Ayer celebré una boda. No
llevo cuenta de cuántas bodas he oficiado en mi vida, pero os aseguro que esta
fue especialmente emotiva para mí. Una de las cinco bodas en que más cariño he
sentido por los contrayentes.
Los conozco desde hace
años. La contrayente trabaja en el hospital y el novio hace años que venía a verla.
Tanto a la iglesia como al convite vinieron casi todos los de su departamento. Los
dos me parecen un ejemplo de amor cristiano. También vino el vital y lleno de
energía don Gabriel, el queridísimo secretario del que fue nuestro obispo hasta
hace unos meses. El párroco de la iglesia es don Juan Miguel Prim, uno de los
sacerdotes más sabios de la diócesis. Fue coadjutor en la iglesia donde yo fui
seminarista. Nos conocemos desde hace casi treinta años. Grabé el sermón, así
que lo podréis escuchar antes de una semana.
◆ ◆ ◆ ◆ ◆ ◆ ◆
◆ **Qué hacer**:
[1] En el texto sobre la boda, ¿dónde trabaja la contrayente?
[2] Retoma el texto sobre la boda y continúalo desde su última frase.
◆ ◆ ◆ ◆ ◆ ◆ ◆
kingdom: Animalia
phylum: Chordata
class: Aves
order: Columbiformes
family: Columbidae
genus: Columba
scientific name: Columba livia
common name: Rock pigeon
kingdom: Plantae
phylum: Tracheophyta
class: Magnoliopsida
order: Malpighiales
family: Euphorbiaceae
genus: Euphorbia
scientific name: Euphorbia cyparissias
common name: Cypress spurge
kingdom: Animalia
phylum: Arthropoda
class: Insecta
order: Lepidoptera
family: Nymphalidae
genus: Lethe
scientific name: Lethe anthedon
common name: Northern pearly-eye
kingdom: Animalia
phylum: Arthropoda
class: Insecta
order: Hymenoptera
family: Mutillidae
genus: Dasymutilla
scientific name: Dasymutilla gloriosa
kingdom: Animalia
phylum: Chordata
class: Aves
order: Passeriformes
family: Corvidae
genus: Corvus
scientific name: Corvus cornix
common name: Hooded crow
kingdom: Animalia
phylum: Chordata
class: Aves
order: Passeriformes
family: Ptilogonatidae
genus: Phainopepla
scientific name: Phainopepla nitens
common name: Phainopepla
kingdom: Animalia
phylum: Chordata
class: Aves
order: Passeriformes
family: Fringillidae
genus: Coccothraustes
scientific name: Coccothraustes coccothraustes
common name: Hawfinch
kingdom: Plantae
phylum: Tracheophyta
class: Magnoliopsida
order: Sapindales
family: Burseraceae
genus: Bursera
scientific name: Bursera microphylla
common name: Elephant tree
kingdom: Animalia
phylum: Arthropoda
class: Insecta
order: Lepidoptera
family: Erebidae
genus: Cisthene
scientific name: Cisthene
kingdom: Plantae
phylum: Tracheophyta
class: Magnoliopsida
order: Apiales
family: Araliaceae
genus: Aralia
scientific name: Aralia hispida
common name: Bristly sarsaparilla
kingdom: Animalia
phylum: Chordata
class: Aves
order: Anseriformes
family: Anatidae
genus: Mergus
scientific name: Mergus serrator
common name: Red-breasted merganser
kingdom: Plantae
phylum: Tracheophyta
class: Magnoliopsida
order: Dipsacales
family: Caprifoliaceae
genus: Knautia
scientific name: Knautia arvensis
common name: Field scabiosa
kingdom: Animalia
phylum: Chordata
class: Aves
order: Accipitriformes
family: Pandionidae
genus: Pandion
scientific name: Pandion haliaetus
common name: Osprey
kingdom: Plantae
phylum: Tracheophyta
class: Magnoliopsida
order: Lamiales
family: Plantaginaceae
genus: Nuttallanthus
◆ ◆ ◆ ◆ ◆ ◆ ◆
◆ **Respuestas**:
[1] En el hospital.

[2]
Qué bonito es celebrar
una boda en la que te sientes unido a los novios con un afecto que llega a la
emoción.
Por la noche me llamaron
al hospital para dar una unción de los enfermos. Una vida que comienza y una
vida que acaba. Proyectos, ilusiones. En el otro caso, el momento del descanso.
También yo escribiré el
último post de este blog. Alguno será mi último sermón. Habrá un libro que será
el postrero de mi colección. Metidos en el río de la existencia que inacabables parecen sus aguas, las aguas de los días. Y, sin embargo, rezando ante la cama de un box de urgencias que breve parece una vida.